In Iraq, the airstrikes eradicated 16 people and injured 24, according to the Iraqi government, which said that “the bombing in al-Qa’im and Akashat in western Anbar pushed civilian deaths.”

Apart from the reality that they sought to deter and react to the latest attack, the US airstrikes differed from earlier military actions in several ways, both at the functional level and in terms of their overall objective.

The operational change was clear in the choice of targets: For the first time, US warplanes attacked military targets affiliated with pro-Iran militias in the centre of Deir ez-Zor. The airstrikes targeted weapons and munitions stations near the al-Umran Institution on Port Said Street and a weapons depot on Cinema Fouad Street, in expansion to the al-Jabal outlook heading Deir-ez-Zor city and its military airport.
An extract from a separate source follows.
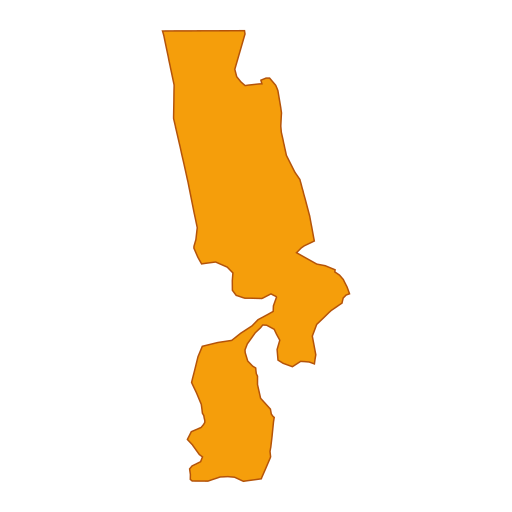 outline of Jahran, Dhamar, Yemen
{"feature_id": "15242507B45956932951214", "entity_name": "Jahran", "entity_type": "district", "adm_level": 2, "iso_a3": "YEM", "parent_name": "Yemen", "parent_adm1": "Dhamar", "projection": "albers", "projection_center": [44.298, 14.733], "detail": "fine", "context": "isolated", "style": "filled", "palette": "amber", "viewbox_px": 512, "rotation_deg": 0, "n_neighbors": 0, "source": "geoboundaries", "source_scale": "gbopen_adm2", "svg_char_len": 3190}
<svg xmlns="http://www.w3.org/2000/svg" viewBox="0 0 512 512"><path d="M244.5,30.7L214.4,30.8L213.1,30.8L203.3,30.8L190.2,30.9L189.3,30.9L176.1,30.9L162.5,31.0L162.8,31.9L163.6,34.8L163.9,35.9L165.0,41.4L166.7,49.5L168.2,56.5L168.8,59.8L170.2,66.3L170.4,67.4L172.1,75.4L174.1,84.9L174.1,86.8L174.0,90.5L173.9,99.3L173.9,100.2L173.6,116.3L173.6,118.4L173.8,119.4L174.2,121.1L175.5,126.7L175.5,127.1L175.8,128.2L179.5,144.2L180.1,146.7L181.6,153.7L183.5,161.9L184.2,165.0L184.7,167.3L185.8,172.2L187.3,179.1L187.9,181.6L188.2,183.1L189.2,188.2L189.7,190.6L191.0,197.2L194.2,213.2L194.6,215.0L194.9,216.5L195.2,217.8L197.3,227.9L197.1,228.9L195.9,239.6L194.0,246.2L193.9,248.1L197.7,256.9L198.5,258.4L199.5,260.2L201.6,263.9L206.4,263.2L215.6,262.0L227.2,267.1L232.3,272.3L232.9,272.9L232.8,274.3L232.3,280.6L232.4,290.2L232.4,290.3L233.0,291.1L236.2,295.4L237.6,295.8L242.3,297.4L242.5,297.5L243.9,297.9L244.9,298.2L250.9,298.2L261.8,298.5L262.7,298.1L262.8,298.1L270.7,294.0L271.0,293.9L273.6,295.3L274.5,295.7L276.2,296.6L276.5,297.2L273.4,305.9L273.2,311.4L267.5,314.6L258.0,319.7L252.0,325.9L240.9,333.1L231.7,340.4L217.8,342.5L202.3,346.3L200.2,351.4L198.0,356.7L195.9,365.2L194.4,371.3L192.5,378.6L191.6,382.5L192.1,383.6L192.7,384.9L195.9,391.6L196.1,392.0L197.1,394.3L201.3,404.4L202.0,409.6L202.4,413.2L203.8,415.6L204.2,418.0L204.8,420.6L204.8,422.4L203.5,424.6L201.2,427.4L195.7,429.8L191.3,431.7L189.5,435.3L187.5,439.2L187.4,439.5L192.3,444.7L192.7,445.1L192.7,445.3L199.3,454.5L202.5,456.9L200.6,461.7L192.1,465.9L189.6,468.9L190.4,474.5L190.3,479.4L192.2,481.0L207.8,481.1L208.0,481.1L212.3,479.6L217.5,477.9L220.0,477.0L228.0,476.6L228.7,476.7L234.5,477.2L237.6,478.6L241.2,480.3L243.4,481.3L244.2,481.2L245.4,481.0L247.5,480.7L256.4,479.5L261.3,478.8L261.8,477.4L265.1,469.9L270.1,458.2L270.6,456.8L270.5,455.9L270.0,451.4L270.8,447.0L272.0,436.8L273.5,421.9L274.2,417.4L272.9,416.3L271.3,414.0L270.4,409.1L260.6,398.3L257.5,384.6L257.5,383.6L257.5,376.2L256.3,373.7L255.9,370.5L255.7,368.0L252.6,366.1L247.7,361.0L245.2,352.7L245.0,349.9L247.3,343.9L255.3,332.7L260.5,327.8L262.7,325.0L266.6,325.2L274.2,329.3L276.5,334.2L279.8,340.2L277.1,349.5L278.0,360.1L283.1,363.3L292.4,366.7L300.6,361.4L304.5,361.6L309.2,362.0L314.4,363.9L315.0,359.5L315.8,354.8L312.3,336.1L316.7,324.4L323.4,318.0L329.1,312.4L331.2,310.5L339.6,304.7L342.0,303.1L342.5,300.8L343.2,298.0L346.2,295.0L349.5,293.8L349.4,293.5L349.4,293.4L347.1,287.1L344.5,282.0L343.3,279.5L339.5,275.1L334.8,271.9L335.1,269.8L325.2,265.7L316.8,264.1L300.9,255.2L296.5,252.7L301.3,247.9L304.3,245.8L313.7,241.3L314.3,241.0L313.7,237.8L311.6,226.3L311.3,224.9L309.6,215.6L309.5,215.4L305.3,199.5L303.6,193.5L303.1,191.3L302.3,188.6L300.9,183.2L300.3,181.2L300.1,180.4L299.9,179.5L299.6,179.1L295.4,173.0L295.3,172.8L294.7,171.9L286.4,155.4L285.3,150.3L284.8,148.2L284.0,144.3L283.8,143.7L282.9,139.2L281.4,132.6L281.3,132.1L280.8,126.4L280.8,125.7L281.3,115.8L281.5,113.0L280.7,107.3L277.9,90.7L277.2,88.8L275.7,85.3L269.6,78.1L266.0,78.1L260.9,80.2L261.9,83.8L259.8,83.9L258.4,84.0L248.4,85.1L245.1,85.6L240.9,81.9L236.7,76.7L234.8,69.3L245.0,34.0L244.5,30.7Z" fill="#f59e0b" stroke="#b45309" stroke-width="1.5"/></svg>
These are some of the most tightly protected locations in the densely populated city, operated by Iranian militias as weapons depots and centres to oversee procedures against US forces stationed in the Green Village at the al-Omar oil area base and the Conoco gas field base, which are the two most significant US bases in Deir ez-Zor Governorate. In addition to the operational shift, the US airstrikes were characterised by a change in their overall goal. The strikes did not seek to generate the greatest possible number of casualties or target the leaders of Iranian militias in Syria and Iraq; rather, they aimed to undermine the military capabilities and the power and control posts of those militias, in an attempt to lower their ability to carry out similar attacks in the future.

A clear signal that the US objective was to eliminate those militias’ military capabilities is the nature of the targets chosen. In Anbar, the airstrikes targeted the headquarters of the PMF and Iranian militias in al-Qa’im and Akashat, which used to coordinate between their Iraqi and Syrian branches. These posts also handle the transport of weapons and fighters between the two countries and handle the intelligence used to project attacks against US forces, most recently the Tower 22 and al-Omar attacks. 

The strikes also targeted many weapons and munitions depots, including those of the PMF in al-Qa’im and Akashat, Iranian militia depots in al-Bukamal and central Deir ez-Zor, and the Ayyash depots. While this greatly damages the capabilities of those militias, the latter still pose a danger, given their ability to fill their weapons and munitions from Iran through Iraq.

In light of the above, it can be stated that the US reaction to the Tower 22 attack was less intense and more restrained than expected, in line with the estimated escalation strategy governing the conflict between the US and Iran. On the one hand, this allows the two countries to avoid a conflict that is in neither party’s interest at the moment; and, on the other hand, the US strikes, given their fixed nature, did not elicit retribution from militias in Syria and Iraq against US forces and interests in both countries. Following this incident, Iran is likely to reconsider its strategy vis-à-vis its proxies in the territory to prevent an escalation that Tehran wishes to bypass at present, especially since it has repeated on every occasion that it does not seek a confrontation barring an attack on Iranian soil.